The one thing I would have to agree with Fitbit bulls about is that the competitive landscape narrative has been way overblown. Fitbit is and will likely dominate the wearables category and in the future most will leave it to Fitbit as the market becomes saturated and the total addressable market is realized to be significantly less than anticipated. Let's face it, 50% of Fitbit users can't find themselves using the product after purchase and that lines up with most fads if not all fads. That's just not where you want to be long term. The latest stats and surveys are showing glaring cracks in the wearables business model foundation. Take a look at the notes from Piper Jaffray's analyst Erinn Murphy:
While ownership has improved, we did detect the first downtick in future spending intentions on the (fitness band) category," Piper Jaffray analyst Erinn Murphy said in a report. "We could be approaching a saturation point with select brands."

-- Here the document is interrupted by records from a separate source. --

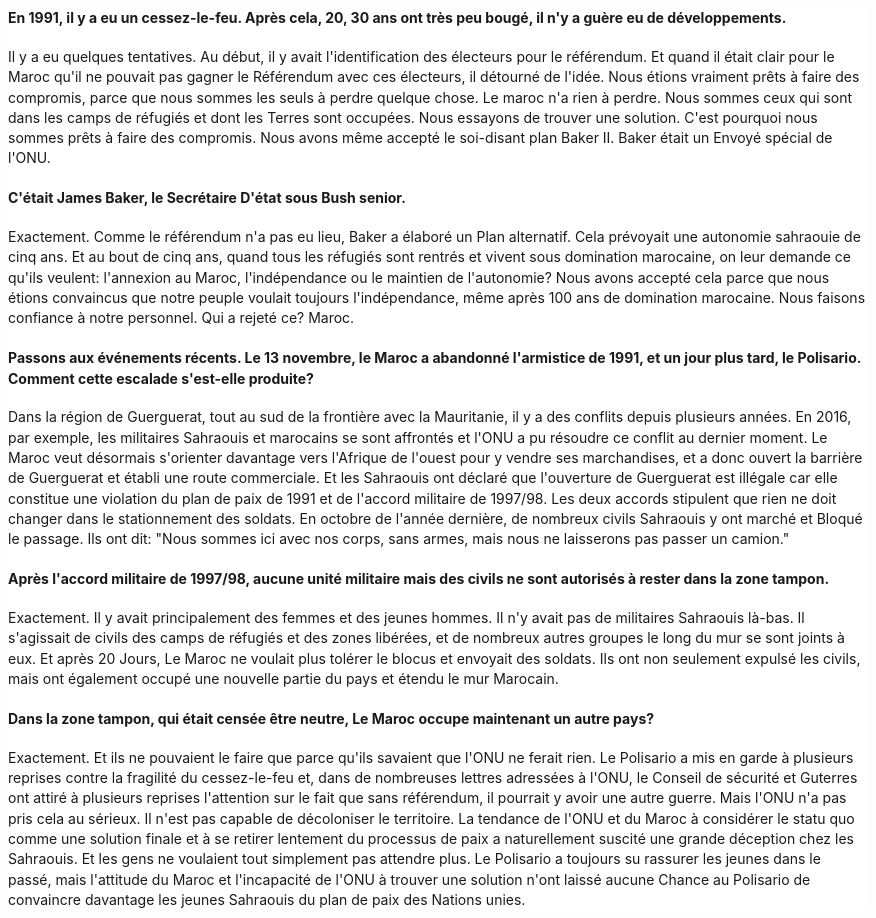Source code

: #### En 1991, il y a eu un cessez-le-feu. Après cela, 20, 30 ans ont très peu bougé, il n'y a guère eu de développements.

Il y a eu quelques tentatives. Au début, il y avait l'identification des électeurs pour le référendum. Et quand il était clair pour le Maroc qu'il ne pouvait pas gagner le Référendum avec ces électeurs, il détourné de l'idée. Nous étions vraiment prêts à faire des compromis, parce que nous sommes les seuls à perdre quelque chose. Le maroc n'a rien à perdre. Nous sommes ceux qui sont dans les camps de réfugiés et dont les Terres sont occupées. Nous essayons de trouver une solution. C'est pourquoi nous sommes prêts à faire des compromis. Nous avons même accepté le soi-disant plan Baker II. Baker était un Envoyé spécial de l'ONU.

#### C'était James Baker, le Secrétaire D'état sous Bush senior.

Exactement. Comme le référendum n'a pas eu lieu, Baker a élaboré un Plan alternatif. Cela prévoyait une autonomie sahraouie de cinq ans. Et au bout de cinq ans, quand tous les réfugiés sont rentrés et vivent sous domination marocaine, on leur demande ce qu'ils veulent: l'annexion au Maroc, l'indépendance ou le maintien de l'autonomie? Nous avons accepté cela parce que nous étions convaincus que notre peuple voulait toujours l'indépendance, même après 100 ans de domination marocaine. Nous faisons confiance à notre personnel. Qui a rejeté ce? Maroc.

#### Passons aux événements récents. Le 13 novembre, le Maroc a abandonné l'armistice de 1991, et un jour plus tard, le Polisario. Comment cette escalade s'est-elle produite?

Dans la région de Guerguerat, tout au sud de la frontière avec la Mauritanie, il y a des conflits depuis plusieurs années. En 2016, par exemple, les militaires Sahraouis et marocains se sont affrontés et l'ONU a pu résoudre ce conflit au dernier moment. Le Maroc veut désormais s'orienter davantage vers l'Afrique de l'ouest pour y vendre ses marchandises, et a donc ouvert la barrière de Guerguerat et établi une route commerciale. Et les Sahraouis ont déclaré que l'ouverture de Guerguerat est illégale car elle constitue une violation du plan de paix de 1991 et de l'accord militaire de 1997/98. Les deux accords stipulent que rien ne doit changer dans le stationnement des soldats. En octobre de l'année dernière, de nombreux civils Sahraouis y ont marché et Bloqué le passage. Ils ont dit: "Nous sommes ici avec nos corps, sans armes, mais nous ne laisserons pas passer un camion."

#### Après l'accord militaire de 1997/98, aucune unité militaire mais des civils ne sont autorisés à rester dans la zone tampon.

Exactement. Il y avait principalement des femmes et des jeunes hommes. Il n'y avait pas de militaires Sahraouis là-bas. Il s'agissait de civils des camps de réfugiés et des zones libérées, et de nombreux autres groupes le long du mur se sont joints à eux. Et après 20 Jours, Le Maroc ne voulait plus tolérer le blocus et envoyait des soldats. Ils ont non seulement expulsé les civils, mais ont également occupé une nouvelle partie du pays et étendu le mur Marocain.

#### Dans la zone tampon, qui était censée être neutre, Le Maroc occupe maintenant un autre pays?

Exactement. Et ils ne pouvaient le faire que parce qu'ils savaient que l'ONU ne ferait rien. Le Polisario a mis en garde à plusieurs reprises contre la fragilité du cessez-le-feu et, dans de nombreuses lettres adressées à l'ONU, le Conseil de sécurité et Guterres ont attiré à plusieurs reprises l'attention sur le fait que sans référendum, il pourrait y avoir une autre guerre. Mais l'ONU n'a pas pris cela au sérieux. Il n'est pas capable de décoloniser le territoire. La tendance de l'ONU et du Maroc à considérer le statu quo comme une solution finale et à se retirer lentement du processus de paix a naturellement suscité une grande déception chez les Sahraouis. Et les gens ne voulaient tout simplement pas attendre plus. Le Polisario a toujours su rassurer les jeunes dans le passé, mais l'attitude du Maroc et l'incapacité de l'ONU à trouver une solution n'ont laissé aucune Chance au Polisario de convaincre davantage les jeunes Sahraouis du plan de paix des Nations unies.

In no way shape or form am I suggesting Fitbit doesn't offer a good product for consumers. The problem is the usefulness of the product. Unfortunately, the problems with Fitbit products are no different than its predecessor products from Polar which spirited fitness trackers during the turn of the century. Fitness trackers don't do anything for the user but hope to increase the user's daily activity. I could go through an entire list of pros and cons for fitness trackers, but the point in doing so is irrelevant as the attrition rate speaks volumes. What happens to Fitbit post the early adopter sales cycle is easy to predict and speaks to the comfort level of investors/traders positioned short the stock.

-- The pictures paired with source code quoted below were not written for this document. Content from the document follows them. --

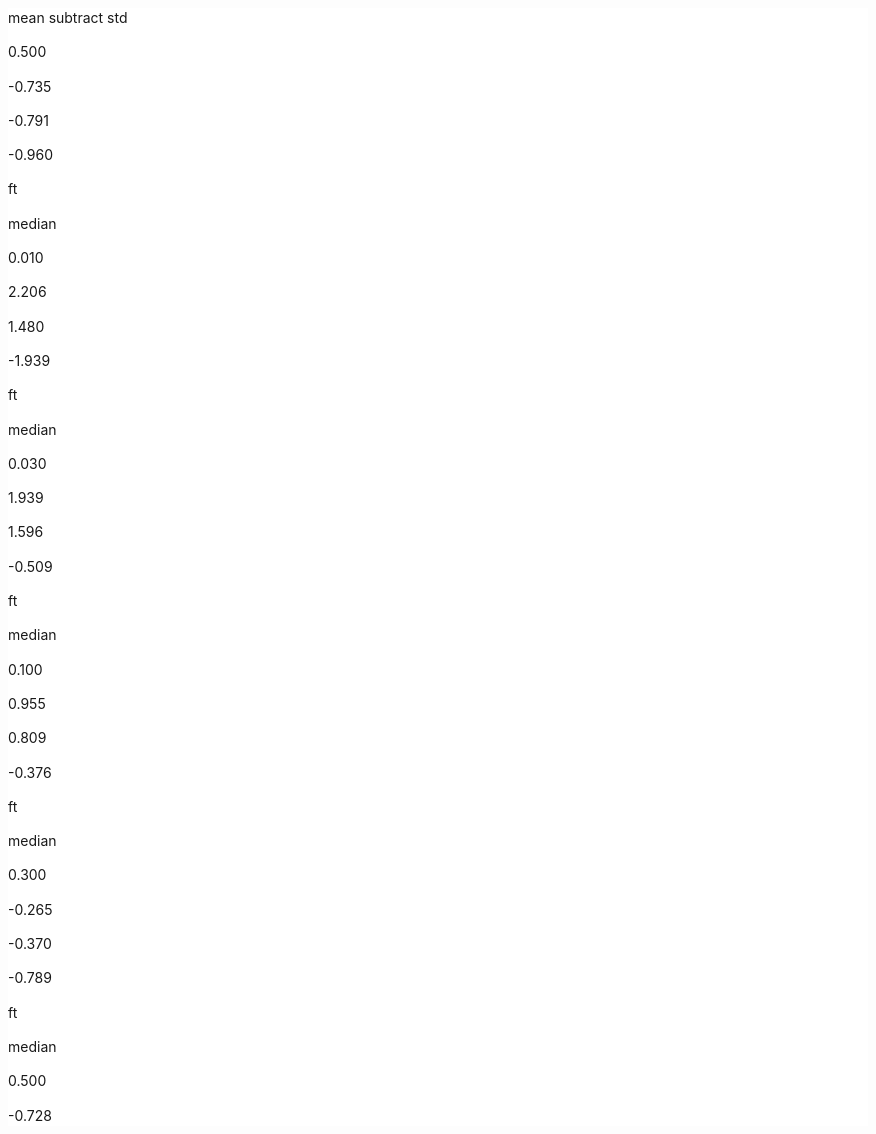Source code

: mean subtract std

0.500

-0.735

-0.791

-0.960

ft

median

0.010

2.206

1.480

-1.939

ft

median

0.030

1.939

1.596

-0.509

ft

median

0.100

0.955

0.809

-0.376

ft

median

0.300

-0.265

-0.370

-0.789

ft

median

0.500

-0.728
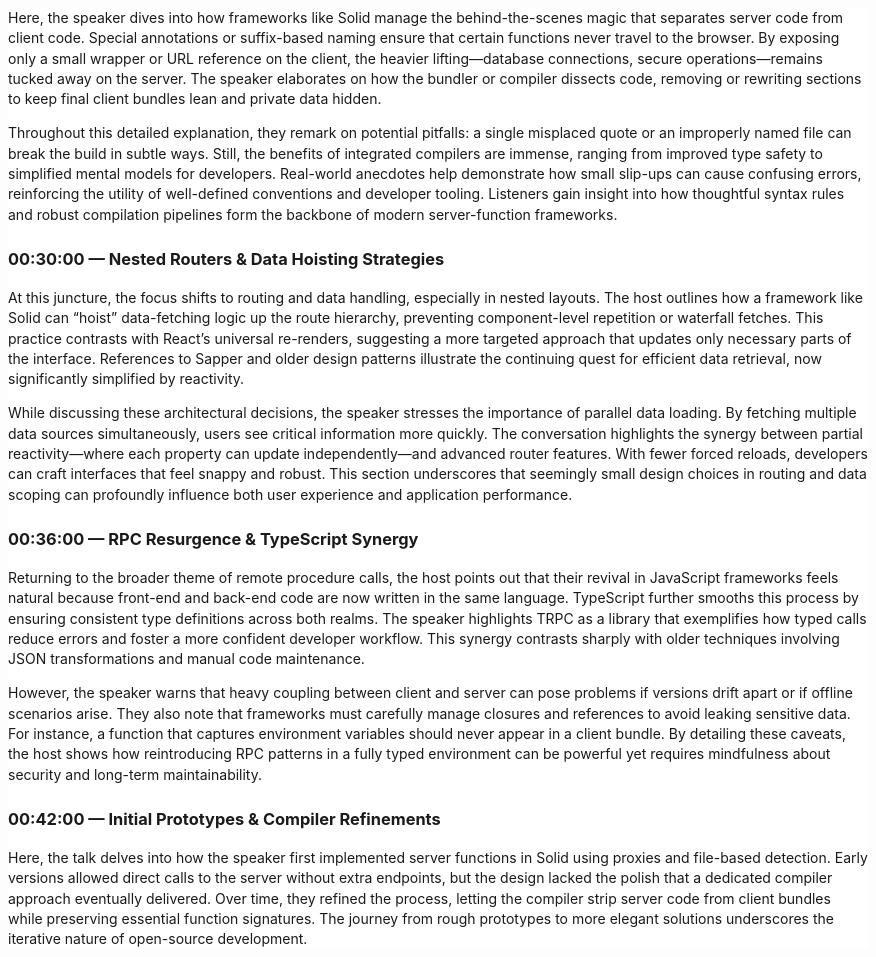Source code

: Here, the speaker dives into how frameworks like Solid manage the behind-the-scenes magic that separates server code from client code. Special annotations or suffix-based naming ensure that certain functions never travel to the browser. By exposing only a small wrapper or URL reference on the client, the heavier lifting—database connections, secure operations—remains tucked away on the server. The speaker elaborates on how the bundler or compiler dissects code, removing or rewriting sections to keep final client bundles lean and private data hidden.

Throughout this detailed explanation, they remark on potential pitfalls: a single misplaced quote or an improperly named file can break the build in subtle ways. Still, the benefits of integrated compilers are immense, ranging from improved type safety to simplified mental models for developers. Real-world anecdotes help demonstrate how small slip-ups can cause confusing errors, reinforcing the utility of well-defined conventions and developer tooling. Listeners gain insight into how thoughtful syntax rules and robust compilation pipelines form the backbone of modern server-function frameworks.

### 00:30:00 — Nested Routers & Data Hoisting Strategies

At this juncture, the focus shifts to routing and data handling, especially in nested layouts. The host outlines how a framework like Solid can “hoist” data-fetching logic up the route hierarchy, preventing component-level repetition or waterfall fetches. This practice contrasts with React’s universal re-renders, suggesting a more targeted approach that updates only necessary parts of the interface. References to Sapper and older design patterns illustrate the continuing quest for efficient data retrieval, now significantly simplified by reactivity.

While discussing these architectural decisions, the speaker stresses the importance of parallel data loading. By fetching multiple data sources simultaneously, users see critical information more quickly. The conversation highlights the synergy between partial reactivity—where each property can update independently—and advanced router features. With fewer forced reloads, developers can craft interfaces that feel snappy and robust. This section underscores that seemingly small design choices in routing and data scoping can profoundly influence both user experience and application performance.

### 00:36:00 — RPC Resurgence & TypeScript Synergy

Returning to the broader theme of remote procedure calls, the host points out that their revival in JavaScript frameworks feels natural because front-end and back-end code are now written in the same language. TypeScript further smooths this process by ensuring consistent type definitions across both realms. The speaker highlights TRPC as a library that exemplifies how typed calls reduce errors and foster a more confident developer workflow. This synergy contrasts sharply with older techniques involving JSON transformations and manual code maintenance.

However, the speaker warns that heavy coupling between client and server can pose problems if versions drift apart or if offline scenarios arise. They also note that frameworks must carefully manage closures and references to avoid leaking sensitive data. For instance, a function that captures environment variables should never appear in a client bundle. By detailing these caveats, the host shows how reintroducing RPC patterns in a fully typed environment can be powerful yet requires mindfulness about security and long-term maintainability.

### 00:42:00 — Initial Prototypes & Compiler Refinements

Here, the talk delves into how the speaker first implemented server functions in Solid using proxies and file-based detection. Early versions allowed direct calls to the server without extra endpoints, but the design lacked the polish that a dedicated compiler approach eventually delivered. Over time, they refined the process, letting the compiler strip server code from client bundles while preserving essential function signatures. The journey from rough prototypes to more elegant solutions underscores the iterative nature of open-source development.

Moreover, shares of FIT are undervalued in my opinion. That sounds contradictory to my analytics, doesn't it? Not exactly! You see, the majority of shares are still held on the long side of investor participation regardless of how high the short participation has grown. With that being recognized there is still more hope for shares than skepticism, at least for the near mid-term. Having a firm understanding that the business still has a good 12-18 months worth of distribution gains to come alongside some meaningful corporate accounts, Fitbit should handily beat its FY16 guidance, propelling the stock higher. But don't count on shorts running for cover during this stock appreciation. More than likely, the majority of short shareholders will dollar-cost-average in perpetuity and until a more significant break in the stock can be achieved. At this point, that can only more appreciatively take place with the share price going higher.
Disclosure: I/we have no positions in any stocks mentioned, but may initiate a long position in FIT over the next 72 hours.
I wrote this article myself, and it expresses my own opinions. I am not receiving compensation for it (other than from Seeking Alpha). I have no business relationship with any company whose stock is mentioned in this article.